SCP版 エンジェル・オーバードーズ

奏せいや

報せ

 目の前の男たちからではない。どこからだと辺りを見渡してみるが、人の姿は見えない。だが不思議と感じるのだ。

 ここには大勢の人の気配がある。まるで満員電車にいるようだ。その見えない大衆が言うのだ。

『お前のせいだ』

 口を揃えて、全員が言ってくる。

『お前のせいだ!』

 増悪を込めて。糾弾する。訴える。守人の罪を許さない、それは断罪の声だった。

『お前のせいだ!』『お前のせいだ!』『お前のせいだ!』

「うわあああ!」

 意識が狂乱する。頭を抱える。この声に頭が割れそうだ。聖法教会の男が守人の腕を掴んでくるが守人は振り払った。すさまじい力だ、男は吹き飛んだ。

 守人は立ち上がり、アタッシュケースを手に振り返って走った。全身の苦痛は気にならない。それよりも、一刻も早くここから逃げ出したかった。
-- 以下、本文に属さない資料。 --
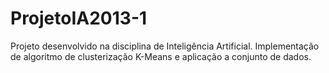 ProjetoIA2013-1
===============

Projeto desenvolvido na disciplina de Inteligência Artificial. Implementação de algoritmo de clusterização K-Means e aplicação a conjunto de dados.
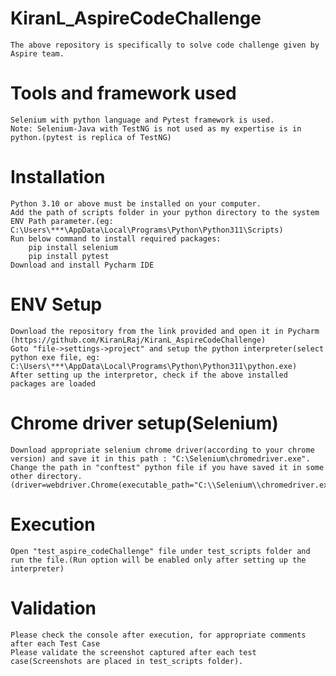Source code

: # KiranL_AspireCodeChallenge
	
	The above repository is specifically to solve code challenge given by Aspire team.

# Tools and framework used
	
	Selenium with python language and Pytest framework is used.
	Note: Selenium-Java with TestNG is not used as my expertise is in python.(pytest is replica of TestNG) 

# Installation
	Python 3.10 or above must be installed on your computer.
	Add the path of scripts folder in your python directory to the system ENV Path parameter.(eg: C:\Users\***\AppData\Local\Programs\Python\Python311\Scripts)
	Run below command to install required packages:
		pip install selenium
		pip install pytest
	Download and install Pycharm IDE

# ENV Setup
	Download the repository from the link provided and open it in Pycharm (https://github.com/KiranLRaj/KiranL_AspireCodeChallenge)
	Goto "file->settings->project" and setup the python interpreter(select python exe file, eg: C:\Users\***\AppData\Local\Programs\Python\Python311\python.exe)
	After setting up the interpretor, check if the above installed packages are loaded

# Chrome driver setup(Selenium)
	Download appropriate selenium chrome driver(according to your chrome version) and save it in this path : "C:\Selenium\chromedriver.exe".
	Change the path in "conftest" python file if you have saved it in some other directory.(driver=webdriver.Chrome(executable_path="C:\\Selenium\\chromedriver.exe",options=options))

# Execution
	Open "test_aspire_codeChallenge" file under test_scripts folder and run the file.(Run option will be enabled only after setting up the interpreter) 

# Validation
	Please check the console after execution, for appropriate comments after each Test Case
	Please validate the screenshot captured after each test case(Screenshots are placed in test_scripts folder).
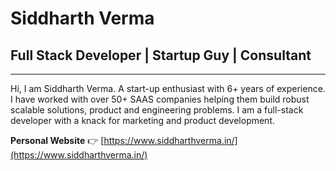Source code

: # Siddharth Verma
## Full Stack Developer | Startup Guy | Consultant
****
Hi, I am Siddharth Verma. A start-up enthusiast with 6+ years of experience. I have worked with over 50+ SAAS companies helping them build robust scalable solutions, product and engineering problems. I am a full-stack developer with a knack for marketing and product development.

**Personal Website** 👉 [https://www.siddharthverma.in/](https://www.siddharthverma.in/)
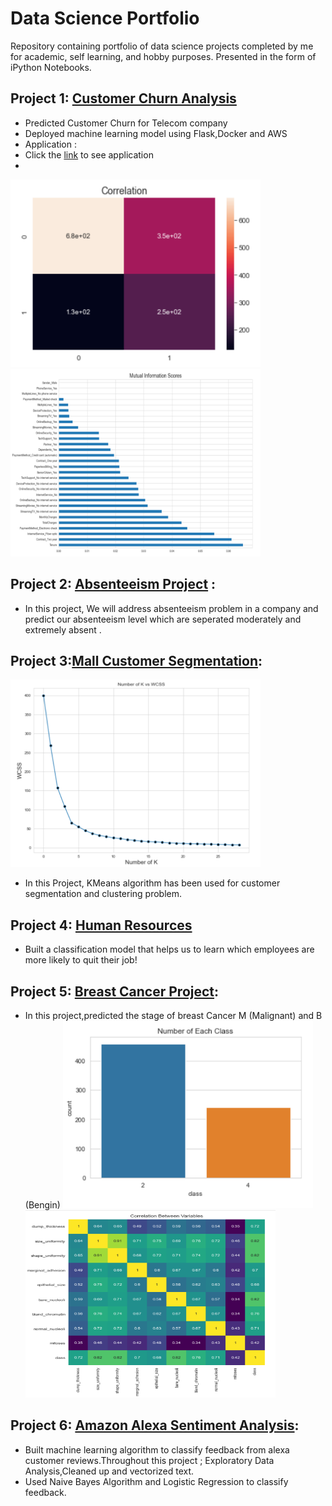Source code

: # Data Science Portfolio
Repository containing portfolio of data science projects completed by me for academic, self learning, and hobby purposes. Presented in the form of iPython Notebooks.


## Project 1: [Customer Churn Analysis](https://github.com/ugursavci/My-Data-Science-Portfolio/tree/main/Customer_Churn_Analysis)

- Predicted Customer Churn for Telecom company
- Deployed machine learning model using Flask,Docker and AWS 
- Application :
- Click the [link](http://ec2-54-86-44-145.compute-1.amazonaws.com:5000/) to see application
- 
<img src='https://github.com/ugursavci/My-Data-Science-Portfolio/blob/main/images/churn1.png' width="400" height="300">     <img src='https://github.com/ugursavci/My-Data-Science-Portfolio/blob/main/images/mutual_info.png' width="400" height="300">



## Project 2: [Absenteeism Project](https://github.com/ugursavci/My-Data-Science-Portfolio/tree/main/Absenteeism_Project) : 

- In this project, We will address absenteeism problem in a company and predict our absenteeism level which are seperated moderately and extremely absent .

## Project 3:[Mall Customer Segmentation](https://github.com/ugursavci/My-Data-Science-Portfolio/tree/main/Mall_Customer_Segmentation):
<img src='https://github.com/ugursavci/My-Data-Science-Portfolio/blob/main/images/mall_customer.png' width="400" height="300">

- In this Project, KMeans algorithm has been used for customer segmentation and clustering problem.

## Project 4: [Human Resources](https://github.com/ugursavci/My-Data-Science-Portfolio/tree/main/Human_Resources)

- Built  a classification model that helps us to learn  which employees are more likely to quit their job!

## Project 5: [Breast Cancer Project](https://github.com/ugursavci/My-Data-Science-Portfolio/tree/main/Breast_Cancer_Project-main):

- In this project,predicted the stage of breast Cancer M (Malignant) and B (Bengin)
 <img src='https://github.com/ugursavci/My-Data-Science-Portfolio/blob/main/images/bc_1.png' width="400" height="300" >   <img src='https://github.com/ugursavci/My-Data-Science-Portfolio/blob/main/images/bc_2.png' width="400" height="300" >

## Project 6: [Amazon Alexa Sentiment Analysis](https://github.com/ugursavci/My-Data-Science-Portfolio/blob/main/Public_Relationns/Alexa_Review_Classification.ipynb):

- Built machine learning algorithm to classify feedback from alexa customer reviews.Throughout this project ; Exploratory Data Analysis,Cleaned up and vectorized text.
- Used Naive Bayes Algorithm and Logistic Regression to classify feedback.
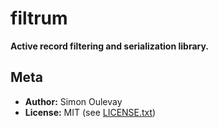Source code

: # filtrum

**Active record filtering and serialization library.**

## Meta

* **Author:** Simon Oulevay
* **License:** MIT (see [LICENSE.txt](https://github.com/AlphaHydrae/filtrum/blob/master/LICENSE.txt))
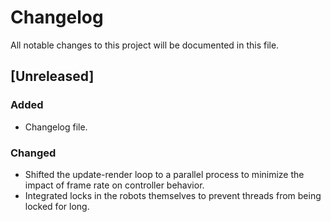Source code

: # Changelog
All notable changes to this project will be documented in this file.

## [Unreleased]
### Added
- Changelog file.

### Changed
- Shifted the update-render loop to a parallel process to minimize the impact of frame rate on controller behavior.
- Integrated locks in the robots themselves to prevent threads from being locked for long.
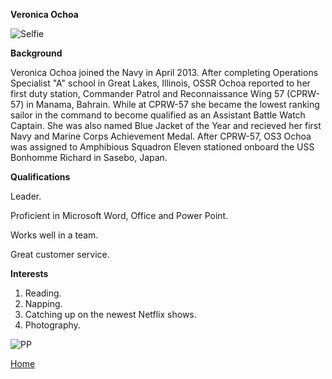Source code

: **Veronica Ochoa**

![Selfie](https://scontent-nrt1-1.xx.fbcdn.net/v/t1.0-9/10423789_742236115849931_4102103313875137958_n.jpg?oh=0cade80a6343f16bc10e34dee9e585c4&oe=5A911DC9)

**Background**

Veronica Ochoa joined the Navy in April 2013. After completing Operations Specialist "A" school in Great Lakes, Illinois, OSSR Ochoa reported to her first duty station, Commander Patrol and Reconnaissance Wing 57 (CPRW-57) in Manama, Bahrain. While at CPRW-57 she became the lowest ranking sailor in the command to become qualified as an Assistant Battle Watch Captain. She was also named Blue Jacket of the Year and recieved her first Navy and Marine Corps Achievement Medal. After CPRW-57, OS3 Ochoa was assigned to Amphibious Squadron Eleven stationed onboard the USS Bonhomme Richard in Sasebo, Japan.

**Qualifications**

Leader.

Proficient in Microsoft Word, Office and Power Point.

Works well in a team.

Great customer service.

**Interests**

1. Reading.
2. Napping.
3. Catching up on the newest Netflix shows.
4. Photography.

![PP](https://scontent-nrt1-1.xx.fbcdn.net/v/t1.0-9/21463304_1652232804850253_4316987617392514634_n.jpg?oh=2888f5e49399dd4d2a1b3371de406bf0&oe=5ACFB7A1)


[Home](https://vinny-94.github.io)
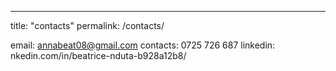 ---
title: "contacts"
permalink: /contacts/

email: annabeat08@gmail.com
contacts: 0725 726 687
linkedin: nkedin.com/in/beatrice-nduta-b928a12b8/
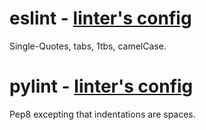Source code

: # eslint - [linter's config](//github.com/Thetoxicarcade/congredi/blob/master/interface/gulpfile.js)

Single-Quotes, tabs, 1tbs, camelCase.

# pylint - [linter's config](//github.com/Thetoxicarcade/congredi/blob/master/interface/gulpfile.js)

Pep8 excepting that indentations are spaces.
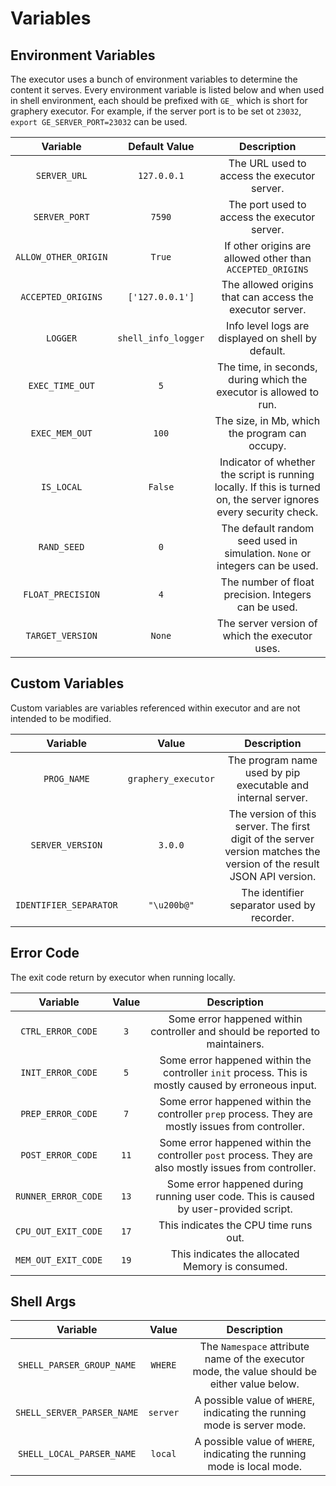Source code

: # Variables

## Environment Variables

The executor uses a bunch of environment variables to determine the content it serves. Every environment variable is listed below and when used in shell environment, each should be prefixed with  `GE_`  which is short for graphery executor. For example, if the server port is to be set ot `23032`, `export GE_SERVER_PORT=23032` can be used. 

|     Variable     | Default Value |                         Description                          |
| :--------------: | :------------: | :----------------------------------------------------------: |
|   `SERVER_URL`   |  `127.0.0.1`   |         The URL used to access the executor server.          |
|   `SERVER_PORT`   |     `7590`     |         The port used to access the executor server.         |
| `ALLOW_OTHER_ORIGIN` | `True` | If other origins are allowed other than `ACCEPTED_ORIGINS` |
| `ACCEPTED_ORIGINS` |     `['127.0.0.1']`     |      The allowed origins that can access the executor server.      |
| `LOGGER` | `shell_info_logger` | Info level logs are displayed on shell by default. |
| `EXEC_TIME_OUT`  |      `5`       | The time, in seconds, during which the executor is allowed to run. |
| `EXEC_MEM_OUT` | `100` | The size, in Mb, which the program can occupy. |
|      `IS_LOCAL`      |     `False`     |    Indicator of whether the script is running locally. If this is turned on, the server ignores every security check.    |
| `RAND_SEED` | `0` | The default random seed used in simulation. `None` or integers can be used. |
| `FLOAT_PRECISION` | `4` | The number of float precision. Integers can be used. |
| `TARGET_VERSION` | `None` | The server version of which the executor uses. |

## Custom Variables

Custom variables are variables referenced within executor and are not intended to be modified. 

|        Variable        |        Value        |                         Description                          |
| :--------------------: | :-----------------: | :----------------------------------------------------------: |
|      `PROG_NAME`       | `graphery_executor` | The program name used by pip executable and internal server. |
|    `SERVER_VERSION`    |       `3.0.0`       | The version of this server. The first digit of the server version matches the version of the result JSON API version. |
| `IDENTIFIER_SEPARATOR` |     `"\u200b@"`     |          The identifier separator used by recorder.          |

## Error Code

The exit code return by executor when running locally. 

|      Variable       | Value |                         Description                          |
| :-----------------: | :---: | :----------------------------------------------------------: |
|  `CTRL_ERROR_CODE`  |  `3`  | Some error happened within controller and should be reported to maintainers. |
|  `INIT_ERROR_CODE`  |  `5`  | Some error happened within the controller  `init` process. This is mostly caused by erroneous input. |
|  `PREP_ERROR_CODE`  |  `7`  | Some error happened within the controller `prep` process. They are mostly issues from controller. |
|  `POST_ERROR_CODE`  | `11`  | Some error happened within the controller `post` process. They are also mostly issues from controller. |
| `RUNNER_ERROR_CODE` | `13`  | Some error happened during running user code. This is caused by user-provided script. |
| `CPU_OUT_EXIT_CODE` | `17`  |            This indicates the CPU time runs out.             |
| `MEM_OUT_EXIT_CODE` | `19`  |       This indicates the allocated Memory is consumed.       |

## Shell Args

|          Variable          |  Value   |                         Description                          |
| :------------------------: | :------: | :----------------------------------------------------------: |
| `SHELL_PARSER_GROUP_NAME`  | `WHERE`  | The `Namespace` attribute name of the executor mode, the value should be either value below. |
| `SHELL_SERVER_PARSER_NAME` | `server` | A possible value of `WHERE`, indicating the running mode is server mode. |
| `SHELL_LOCAL_PARSER_NAME`  | `local`  | A possible value of  `WHERE`, indicating the running mode is local mode. |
 全力で体を動かす。死にもの狂いで駆ける。住宅街の道を走って走って走り続ける。

 それでも、守人を責める声は聞こえてきた。

『お前のせいだ!』

 走っても、走っても、声は遠ざからない。常に周りから聞こえてくる。

『お前のせいだ!』

 その声に、胸が抉られる。

 お前のせいだと言われる度、泣き出しそうだった。心の中で必死に謝っていた。

 そうだ、この声はなにも間違っていない。

 瑞希を死に追いやったのは、自分なのだから。自分がもっとしっかりしていれば彼女は死なずに済んだ。

 守人は逃走を続け、建物の路地裏へと逃げ込んでいた。細い暗がりの中央で立ち止まり両手を地面に付ける。固い地面と悪臭が守人を苛む。

 守人は顔を腕に押し付けた。

『お前のせいだ!』『死ね!』『死ね!』『殺してやる!』

 壁を通り抜けて、声が未だに聞こえてくる。辛くて辛くて地獄にいるような気分だった。

 一秒後には再び非難の声と死にたくなるほどの悲痛感が襲ってきて、一秒耐えるのも辛くて、耐えても地獄のような一秒がすぐにやってくる。

『お前のせいだ!』『お前のせいだ!』『お前のせいだ!』

 守人は耳を塞いだ。ガタガタと体が震えて、怯える心は消えてなくなりそうなほど畏縮している。

 何度も襲い掛かる魔の時間が過ぎていく。

 そうしてどれだけの時間が経っただろう。守人にはよく分からない。ただ、いつの間にか非難の声は止まっていた。

 路地裏のため薄暗いものの頭上からは光が漏れている。夜ではない。元に戻ったのだ。

「はあ……はあ……」

 荒い息が出る。全身で汗をかき気持ちが悪い。それでも、さきほどの嫌悪感に比べればはるかにマシだった。

 守人は横になっていた体をなんとか動かし、四つん這いに立たせた。

「俺のせい、か……」

 まるで百万人から叫ばれているようだった。自分の聴覚は地獄耳を遥かに超えた可聴域を手に入れたのか、もしくは人の心が流れ込んでくるようだった。

 お前のせいだ。お前のせいだと非難する思い。

 それはまさしく地獄だ。すべてから否定され、拒絶される世界だ。

「……フッ」

 なのに、守人は笑った。

「当然だよな……」

 守人は自嘲の笑みを浮かべ、重い体を起こした。

 壁伝いに立ち上がり、隣にあるアタッシュケースを持ち上げる。

 逃げなくてはならない。その思いが足を動かすが逃げる場所が思い付かない。これからどうしよう。守人は途方に暮れる。

 一人っきりだ。

「守人君!」

 そう思っていた時だった。声をかけられ守人は驚いて目を開ける。